Pilots who think that hang gliders are, in general, easy to fly, will be more likely to think they have to choose a glider towards the upper end of the performance / skill level range. A pilot who realizes that even the easiest to fly glider is more challenging than what the average recreational power pilot or sailplane pilot is flying may be more likely to give himself permission to buy a glider that is more within his limitations.
In my observation, on average, I would say that the average pilot is flying a glider that is one full level above his ability. The pilots I see on competition class wings would perform better and have more fun (and be safer) on intermediate wings, and the pilots I see on intermediate wings would do better on entry level wings.
By far, the most important aspect of the choice you make in a first glider is to buy one which places demands on you that are comfortably within your abilities. Your safety, your prospects for success, your rate of progress, (your budget for spare parts), and your likelihood of staying in the sport will all depend on the quality of this choice.

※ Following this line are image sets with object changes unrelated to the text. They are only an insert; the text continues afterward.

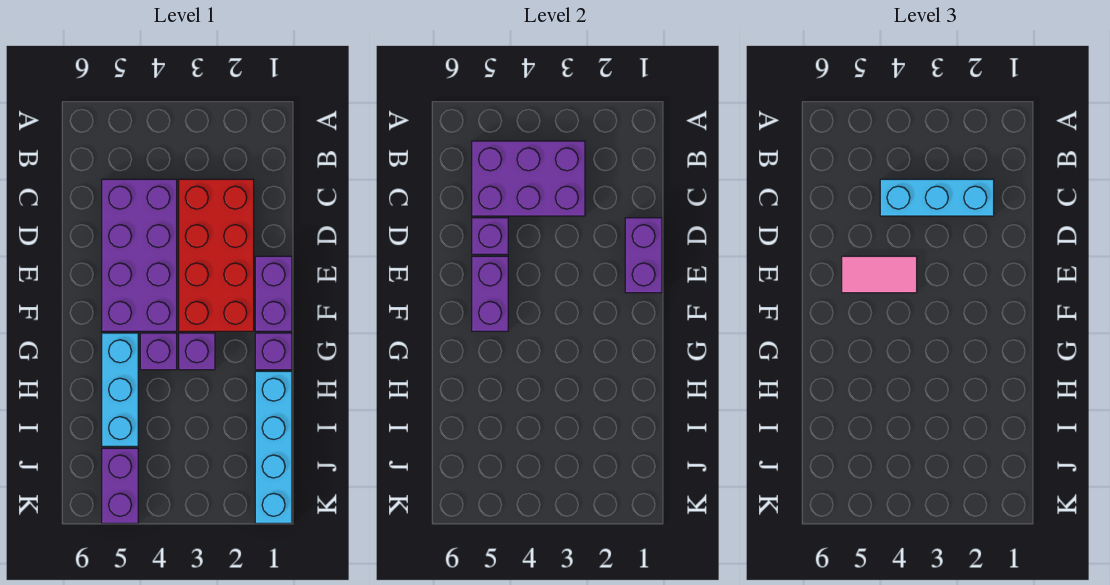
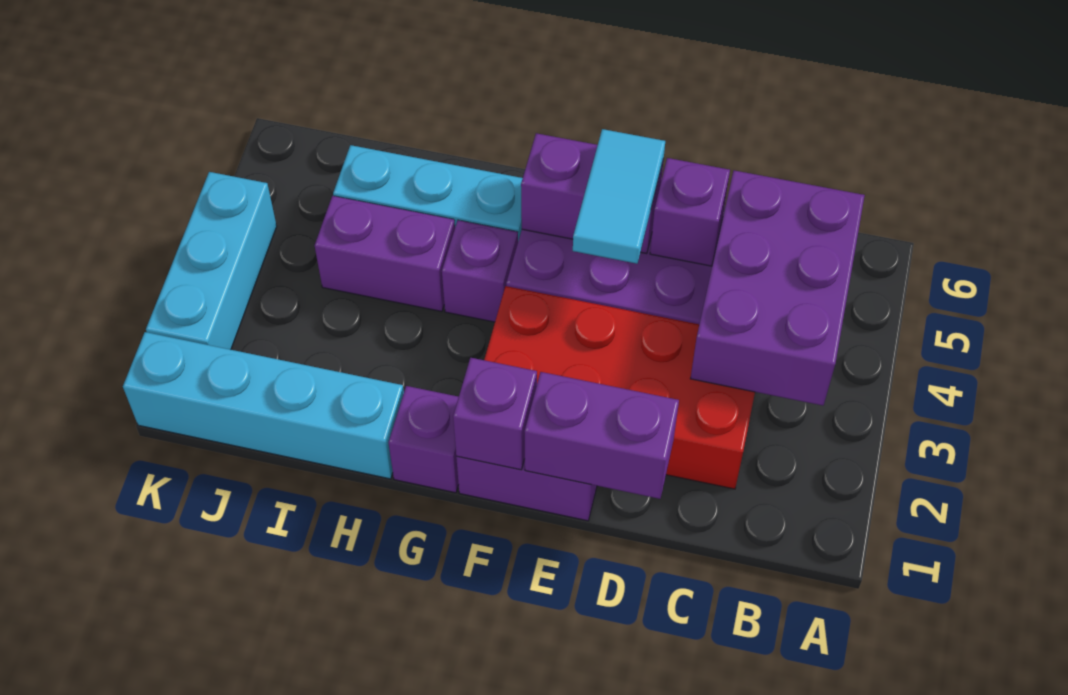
cyan 1x3 brick [880,179,994,216] -> cyan 1x3 brick moved to [146,172,277,350]
pink 1x2 tile [842,256,917,293] -> cyan 1x2 tile [573,129,665,264]
purple 1x1 brick [179,333,215,370] -> purple 1x1 brick moved to [453,358,537,470]
purple 1x2 brick [102,448,138,523] -> purple 1x2 brick moved to [315,196,455,311]

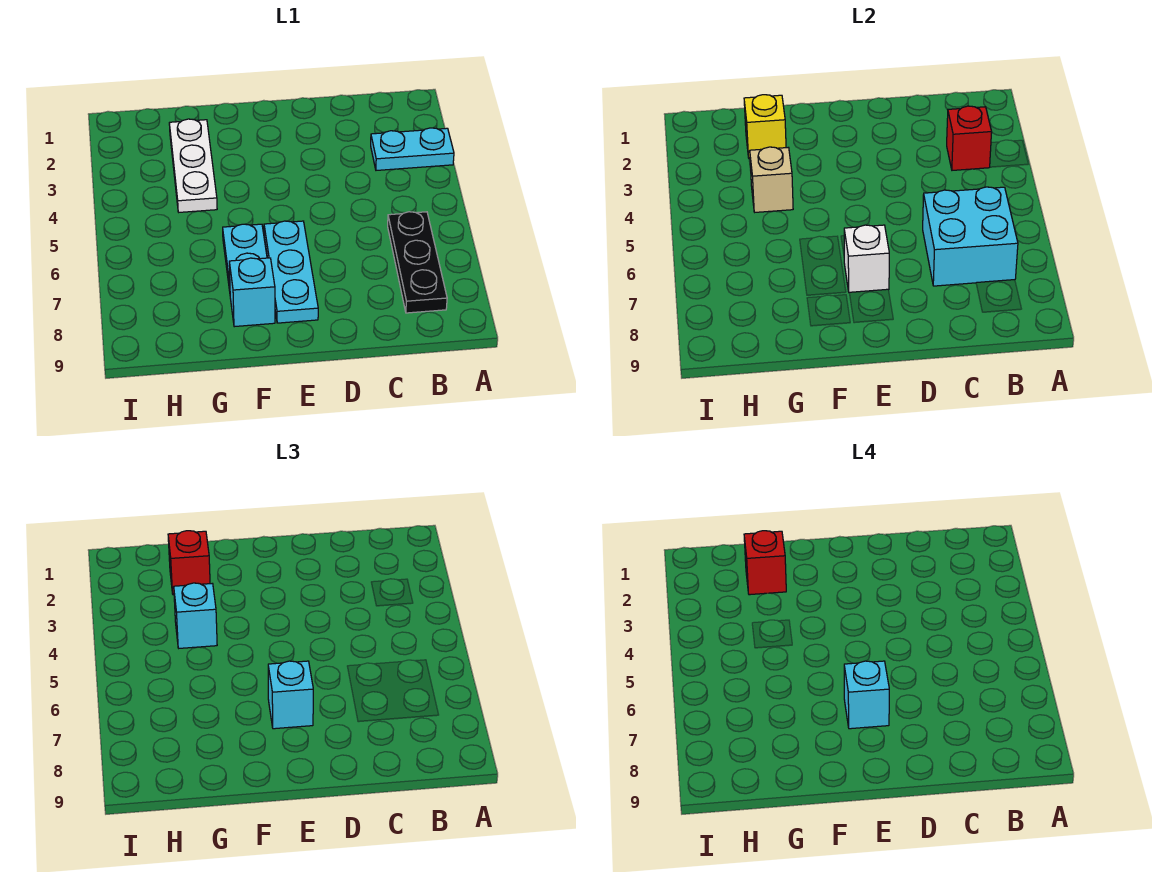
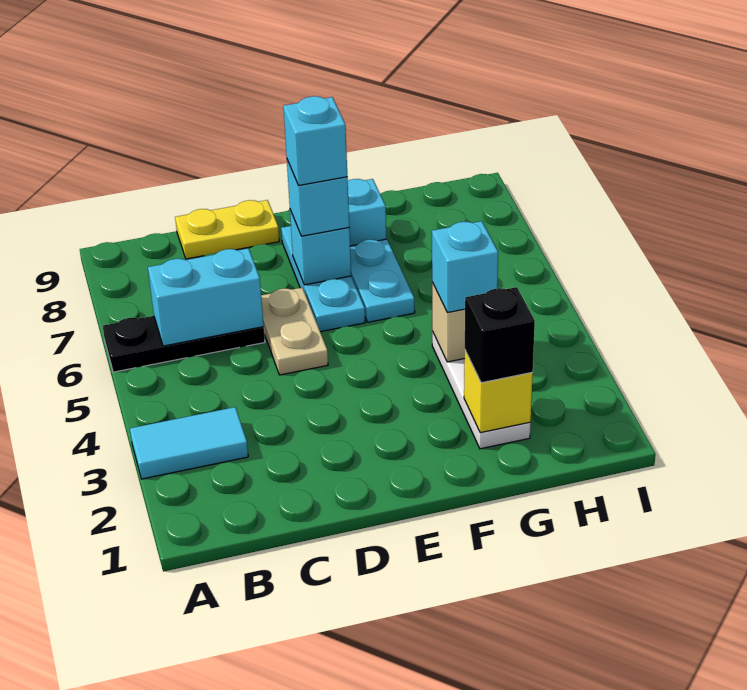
cyan 1x2 plate [371,128,454,170] -> cyan 1x2 tile [130,407,248,479]
red 1x1 brick [947,106,992,170] -> none
black 1x3 plate [388,212,447,313] -> black 1x3 plate turned to [103,316,265,372]
cyan 2x2 brick [923,187,1018,286] -> cyan 1x2 brick [148,248,264,346]
none -> yellow 1x2 plate [175,200,279,259]
none -> tan 1x2 plate [261,288,328,375]
white 1x1 brick [844,225,889,292] -> cyan 1x1 brick [290,210,351,285]
red 1x1 brick [168,531,210,595] -> black 1x1 brick [465,287,535,383]
red 1x1 brick [744,531,786,595] -> none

After that, the rest of the choices are pretty easy.
New or used?
Buy new if you can. If you can’t, buy used, but pay to get it checked out by a professional shop, and spend more to get a glider that’s more appropriate for you rather than trying to save money on a glider that doesn’t fit your skill level. (There’s a reason that seven year old competition class wing is so cheap; there’s no demand for it because it isn’t competitive enough any longer for the pilots with the skill to fly it, and it really isn’t suitable for pilots with lesser skills.)
What manufacturer?
Well, that would be taking unfair advantage here. You decide on that one.
Which size?
Ask the manufacturer directly. Call them up. Talk to the designer or one of the factory test pilots. DON’T buy on the basis of numbers, or specifications, or what somebody wrote in some book or what somebody said on his personal web site. The guys that know what size glider you should be flying are the guys that designed and built it. Ask them. Get over the idea that the manufacturer has some incentive to give you the wrong information. His incentive is to make sure you get the best glider for you, so you’ll stay in the sport, have fun, and someday buy another one from him.
And after that, all that’s left is to have fun. And you will have fun if you do this right. Hang gliding is an absolute kick in the pants when you’re having success, not being scared, not breaking stuff and not getting hurt. And one major key to all that is picking the right glider.